À FAIRE:
A: Relevez toutes les disciplines nommées dans le texte sur la physique.
B: Recopiez, dans le texte sur la physique, le passage allant de « Lorsque le mot » jusqu'à « éclairer son sens. ».

EXTRAIT FOURNI:
━━━━━━━━━━━━━━━━━━━━━━━━━━━━━━

Texte

Lorsque le mot « physique » vient à l’esprit, celui de « chimie » arrive, ne serait-ce qu’à cause / grâce à l’enseignement scientifique délivré aux collégiens et aux lycéens. Pourtant, lorsque le déterminant s’adjoint à ce nom, le sens explose. À n’en regarder que l’article composé par D’Alembert pour Le Dictionnaire raisonné, ce n’est pas moins de dix-sept renvois que l’on compte. Définir la physique, c’est apprécier son histoire à travers les théories et les systèmes, c’est étudier le mouvement mais aussi la nature, ce sont des corps et des espaces, les mathématiques mais aussi l’astronomie. La « physique » seule semble donc échapper à une théorie simple et renfermer en elle-même des problématiques diverses ; et les sciences humaines ont bien leur rôle à jouer pour éclairer son sens.

━━━━━━━━━━━━━━━━━━━━━━━━━━━━━━

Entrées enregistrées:
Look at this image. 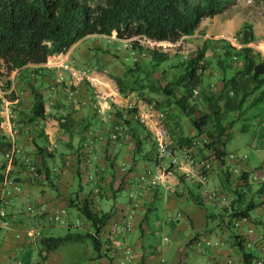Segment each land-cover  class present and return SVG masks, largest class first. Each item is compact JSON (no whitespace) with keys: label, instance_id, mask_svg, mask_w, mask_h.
I'll use <instances>...</instances> for the list:
<instances>
[{"label":"rangeland","instance_id":"obj_1","mask_svg":"<svg viewBox=\"0 0 264 264\" xmlns=\"http://www.w3.org/2000/svg\"><path fill=\"white\" fill-rule=\"evenodd\" d=\"M245 25L253 28L256 38L254 43L248 45H244L241 41V33ZM235 39L241 47L231 44ZM206 42L208 43L204 62L206 70L201 75V85L197 88L200 94L191 100V104L201 112L208 111L206 98L219 93L224 88V81L231 80L243 69V60L235 57L241 49L250 47L255 53L264 55V0H237L227 12L204 20L194 35L183 37L175 44L142 41L144 49L156 48L159 53L168 54L167 61L156 69L152 65L150 53L144 50L138 56V53L132 50L130 41H120L114 33L111 37L98 35L86 37L65 54L49 60L46 68L28 66L20 71H14L10 76L0 77V138L10 143V149L16 147L20 150L15 158L11 176L20 183L41 186L47 182L54 187V182L59 183L63 176L68 182L72 181L74 173L70 165L78 159V169L83 179L81 182L95 178L101 183L93 188L91 191L93 195H99L101 199L108 191L117 195L120 190L128 188L129 181L136 179L133 180V185L139 183L134 190L132 189L128 198L136 201L145 198L143 207H147L148 211L153 208L150 200L154 199L156 194L154 190L159 185L167 183V190L170 193L176 191L169 177L188 178L187 173L190 172V174H198L203 179L209 171L199 168L196 163L200 165L205 160L211 162L215 160L204 145V136L197 138L191 147L181 144L182 138L193 137L196 134L189 118L173 103L168 102V98L161 92L153 93L140 87L153 82L155 86L176 82L184 71L183 65L195 57ZM228 43L234 49L230 56L225 55ZM62 63L71 65L75 71H87L88 77L83 81H77L70 72L62 68ZM115 77H119L124 82V92L120 91ZM137 78L143 79L141 83H134ZM48 82L50 86L45 87ZM240 82L245 87V93L240 90L239 96L246 94L249 97L244 106L246 109L244 113L225 114V124L229 125L235 121L228 149L238 150L242 156L247 155L251 168L255 169L264 162V104L257 105L255 102L264 91V86L261 90L253 92L254 83L249 78L242 77ZM48 89L57 92L59 101L45 106L48 113L45 120L31 122L29 118L34 105L33 91L44 98V93ZM232 95L231 92L230 96ZM140 114L149 115L146 123L141 122ZM74 115L77 116L78 122L72 118ZM127 121H130L131 125L127 124ZM77 123L78 134L70 129ZM157 129L165 130L168 149L172 155L181 159L184 168L171 165V159L168 158L158 159L160 161L158 163L155 161ZM114 135L119 136L117 141L113 140ZM52 137L53 141H51ZM78 139L80 146L77 150L73 148L72 143L75 142L77 145ZM138 140L143 142L140 151L137 149ZM33 142L45 147L46 153H39L41 158H32L28 153L33 151ZM48 153L53 157H48ZM186 153L196 159L195 164H192L193 167L189 166L190 162L185 161ZM44 163L49 167V179H46V171L41 170ZM243 165L244 163L238 166L239 175L243 171ZM222 167L225 168L223 171L225 178V171L230 174L227 186L229 193L226 194V198L231 196L236 198L234 191L237 180L234 174L232 176L230 173V169L234 170L235 167L233 164H224ZM211 169L215 171L213 166ZM149 170L158 180L157 185L142 180ZM21 174L22 178L19 177ZM207 190V188L203 189L204 193H207ZM208 191L212 193L215 190ZM243 191L244 189L240 192ZM74 197L75 195L72 199ZM228 200L223 203H228ZM97 211L100 212L98 209ZM125 217L119 215L117 220L124 221ZM156 217V221L160 220L159 226L155 225L157 234L147 239H151L149 241H153L154 246L162 248L167 264H175L174 252L170 251L175 241L174 239L170 242L164 241V238L172 235L171 226L160 227L163 221H166L162 209H159ZM78 218V214L72 218L77 227L75 231L90 232V225L83 218ZM133 219L134 217H131L129 220L131 224ZM230 232L234 235L232 230ZM67 234V229L58 226L49 235L63 237ZM246 241L250 246L257 248L263 242V240L259 241L256 235L248 239L244 237L243 242ZM107 243L106 241L103 247L104 252H110L112 249ZM61 253L67 262L81 263H87V259L96 254L90 241L67 244L62 247ZM237 253L236 264L239 263L240 255L239 251ZM205 254L198 256V259L204 262L208 256L206 251ZM132 260L133 257L130 255L127 262ZM207 263L206 260L205 264ZM34 264L41 263L35 260Z\"/></svg>","mask_w":264,"mask_h":264},{"label":"trees","instance_id":"obj_2","mask_svg":"<svg viewBox=\"0 0 264 264\" xmlns=\"http://www.w3.org/2000/svg\"><path fill=\"white\" fill-rule=\"evenodd\" d=\"M236 2L237 0H0V77L10 76L14 71H20L29 65L43 67L51 57L65 54L86 37L95 35L111 37L114 33L118 40L130 41L132 50L138 53V56L144 50L150 53L152 65L156 69L167 61L168 54L159 53L156 48L144 49L142 41L175 44L183 37L194 35L204 20L224 14ZM241 35L244 45L256 41L253 28L249 25L244 26ZM207 50L206 42L195 57L183 65L184 71L176 82H170L164 86H155L153 82L149 85H141L140 88L148 89L153 93L161 92L168 98V102L173 103L189 118L196 134L193 137L182 138L181 144L191 147L197 138L204 136L203 141L206 138L210 140L209 144H204L208 153L224 165L228 162L230 155H235L228 154L226 151L232 140L235 121L229 125L225 124V114H241L246 110L244 106L249 95L239 96L241 91L245 93V87L240 82L242 77H247L254 83L253 92L263 88L264 55L255 53L250 47L241 49L235 57L243 60V69L238 71L231 80L224 81V88L219 93L206 98L208 111L201 112L191 104V100L200 94L199 92L195 95L194 91L201 85V75L206 70L204 62ZM233 50L228 43L225 55L230 56ZM141 80L137 78L134 83H141ZM115 81L120 91L124 92L122 79L115 77ZM231 88L232 91H230ZM33 92L34 105L29 120L31 122L45 120L44 98ZM231 92L232 96H230ZM255 102L257 105L264 104V91ZM126 123L131 125L130 121ZM33 145L38 153H46V149L36 142H33ZM142 146L143 142L138 140V151ZM10 147V143L0 138V155L3 156ZM156 155L157 153L154 159L158 163L160 161ZM47 156L53 157L51 153ZM41 170L46 171V179H49L50 172L46 163L42 165ZM77 171L80 180L79 192H85L83 184L87 182H81L82 175L79 169ZM230 173L233 176L231 171ZM225 175L228 184L230 174L225 171ZM250 175V172L243 170L237 180L234 191L237 200L230 205L231 220L243 219L254 223L250 214L256 205L248 202L244 208H239L243 197L240 191L250 184ZM91 191L81 199L79 192L76 193L70 203L77 209L81 218L90 225L93 233L75 232L63 237H45L41 240L42 249L39 252L42 260H45L49 253L57 252L67 244L87 241L91 242L96 259L107 256L103 251L104 245L100 234L114 214L95 210ZM260 191H264V186ZM203 200L204 198L199 196L195 201L200 207L205 208ZM239 248L243 252L245 262L253 260L254 257L245 252L242 244H239ZM27 262L24 261L23 264H29Z\"/></svg>","mask_w":264,"mask_h":264},{"label":"crops","instance_id":"obj_3","mask_svg":"<svg viewBox=\"0 0 264 264\" xmlns=\"http://www.w3.org/2000/svg\"><path fill=\"white\" fill-rule=\"evenodd\" d=\"M57 56L51 57L49 60L56 59ZM29 66L36 67L33 65ZM43 67H47V64ZM45 80L50 81L48 78H45ZM46 86H50V83ZM53 91L48 89L44 93L45 106L59 101V95ZM72 118L78 122L76 115ZM70 129L75 130L74 133L78 134V123ZM51 141H53V137ZM79 142L78 139L77 145L75 142L72 143L74 149H79ZM37 144L45 149L40 143ZM226 151L228 154L236 153L240 157L247 156L240 155L238 150H229L228 146ZM28 153L31 154L32 158H41L35 147H33L32 153L30 151ZM2 157L0 155V161ZM205 162L213 166L215 171L213 172V169H211L209 174L203 179L198 174L194 175V173L189 174L188 178L169 177L170 182L173 183L178 193L176 191L170 193L167 190L168 184L162 183L154 190L156 194L154 199L150 200L153 208L149 209V211L147 207H143L145 198H139L138 201L128 198L132 193V189L134 190L139 183L136 182L134 183L135 186L133 185L136 179L129 181L128 188L123 189V191L120 190L117 195L110 191L106 192L107 194L103 197L104 200L99 195L91 196L96 209L104 213L112 212L114 217L100 234L103 245H106L105 242L107 241L109 247L112 248L111 251L105 252L107 256L102 259H96V254H94L87 259V263L78 261L67 262L61 253L62 248L57 252L49 253L45 260H42L39 256V252L42 249L41 240L45 237H56L49 234L58 226L67 229L68 233L77 232L75 231L77 230L76 223L72 218L75 214L79 215V212L71 206L70 201L79 192L78 159L70 165L74 173L71 182H68L65 176L59 180V183L54 182V187L47 182L41 186L28 185L25 182H21V184L19 182L22 185L21 193H12L8 197L9 227L3 230L0 236V264H18L24 261L34 264L35 260H38L41 264H118V262L122 261L125 264H167L162 248L154 246L153 241L150 242L149 240L151 239H147L153 238L157 234L155 225H158L160 221H156L159 209H162L163 214L166 215V221L164 220L160 227L167 228L168 225L171 226L172 235L168 236L169 238H164V241L170 242L173 239L175 241L172 247L170 246V251L174 252L173 259L175 264H205L206 260L207 264H236L237 251L240 252L238 264H256L261 258V253L257 246H250L249 242H243V239L244 237L248 239L253 235H256L259 241L264 239V191H260L261 187L264 186V162L253 169L247 156V160L242 166L243 170L250 172L251 175L250 184L241 192L243 197L240 200L242 202L239 203V208H244L248 202L254 203L256 208L250 214L254 223L243 219L231 220L229 217L232 213L230 205L237 200V197H228L229 200L226 198L229 188L223 175L225 168L222 167L218 159L212 162L205 160ZM226 164L228 165L229 163L227 162ZM19 177L22 178V174ZM84 182H87V184H83L85 192L78 193L80 199L82 196H86L87 192L93 190L97 184H101L95 178L93 180L85 179ZM206 188L215 191L210 193L207 190V193H204L203 189L205 190ZM199 196L204 198L205 208L200 207L195 201L196 197ZM227 200L228 203H223ZM29 206L33 207L36 213L27 212ZM60 210H64L67 213L62 223H51L50 216ZM132 214L134 216H130ZM119 215L126 216L124 221L117 220ZM129 217H134V219L131 229L127 230L126 225L130 220ZM78 219H81L80 215ZM90 230V233H93L91 227ZM231 230L234 235L231 234ZM37 232L42 237L31 235V233ZM250 232L253 233L250 234ZM109 238L111 239L109 240ZM239 244L244 246L246 253L254 257L253 260L244 261L243 252L240 250ZM204 246L205 249H203ZM205 251L208 256L203 262V260L198 259V256L206 255ZM130 255H132L133 260L127 262L130 259Z\"/></svg>","mask_w":264,"mask_h":264},{"label":"built area","instance_id":"obj_4","mask_svg":"<svg viewBox=\"0 0 264 264\" xmlns=\"http://www.w3.org/2000/svg\"><path fill=\"white\" fill-rule=\"evenodd\" d=\"M237 39H235L234 41L231 42V44H233V46L235 47H241L239 44H237ZM62 68L65 71L70 72L71 76H73L74 79H76L77 81H83L85 78L88 77V72L84 71V70H80V71H75L74 68L66 63H62ZM195 95L199 94L198 90L194 91ZM149 111V110H148ZM151 114V113H148ZM138 118V117H136ZM139 119L141 120V122H145L149 119V115H139ZM114 141H117L119 136L118 135H114L113 137ZM155 141H156V150H157V158L159 160H164L166 158L171 159V165L173 166H181L184 168V163H182L181 159L178 158V156H174L172 155V153L169 151L168 149V144H167V134L165 132V130H156L155 133ZM204 144H209L210 140L209 139H204ZM20 153V150L16 147H12L10 150H8L7 152H5V154L2 157V160L0 161V175L2 180L0 181V187H1V193L2 196L0 197V236L2 234V231L5 230L7 227H9V221H8V206H9V199L8 197L12 194V193H21L22 191V185L17 182V180L11 176V171L13 170L14 167V162H15V158L18 156V154ZM185 161L190 162L189 166L193 167L192 164H195V159L193 158L192 155L186 153L185 156ZM247 160V156L244 157H239L237 155H230L229 159H228V163L229 165L233 164L234 165V170L230 169V171L234 174V177L236 180L239 179V163H242L243 161ZM199 168H202L204 170H207L210 172L211 170V165L209 163L201 162V164L199 165V163H196ZM190 172L187 173V175H189ZM256 178V175H255ZM142 180H144L145 182H149L150 184H154L157 185L158 184V180L155 178V176H153L152 172L149 170L148 174H146L144 177H142ZM27 212L29 213H36L35 209L31 206H29L27 208ZM66 211L64 210H60L59 212H57L56 214H53L52 216H50V219L53 223H62L64 217L66 216ZM131 218V217H130ZM131 223L128 222L126 225V229L130 230L131 229ZM253 232H250V234ZM31 235L33 236H37L40 237L41 234L40 233H31ZM259 252L261 253V258L256 262V264H264V240L263 242L259 245L258 247ZM230 263V262H229ZM18 264H23V262H19Z\"/></svg>","mask_w":264,"mask_h":264}]
</instances>
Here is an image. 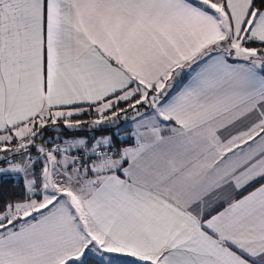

━━━━━━━━━━━━━━━━━━━━━━━━━━━━━━

CORRIGÉ:
A:
- physique
- chimie
- mathématiques
- astronomie
- sciences humaines

B:
Lorsque le mot « physique » vient à l’esprit, celui de « chimie » arrive, ne serait-ce qu’à cause / grâce à l’enseignement scientifique délivré aux collégiens et aux lycéens. Pourtant, lorsque le déterminant s’adjoint à ce nom, le sens explose. À n’en regarder que l’article composé par D’Alembert pour Le Dictionnaire raisonné, ce n’est pas moins de dix-sept renvois que l’on compte. Définir la physique, c’est apprécier son histoire à travers les théories et les systèmes, c’est étudier le mouvement mais aussi la nature, ce sont des corps et des espaces, les mathématiques mais aussi l’astronomie. La « physique » seule semble donc échapper à une théorie simple et renfermer en elle-même des problématiques diverses ; et les sciences humaines ont bien leur rôle à jouer pour éclairer son sens.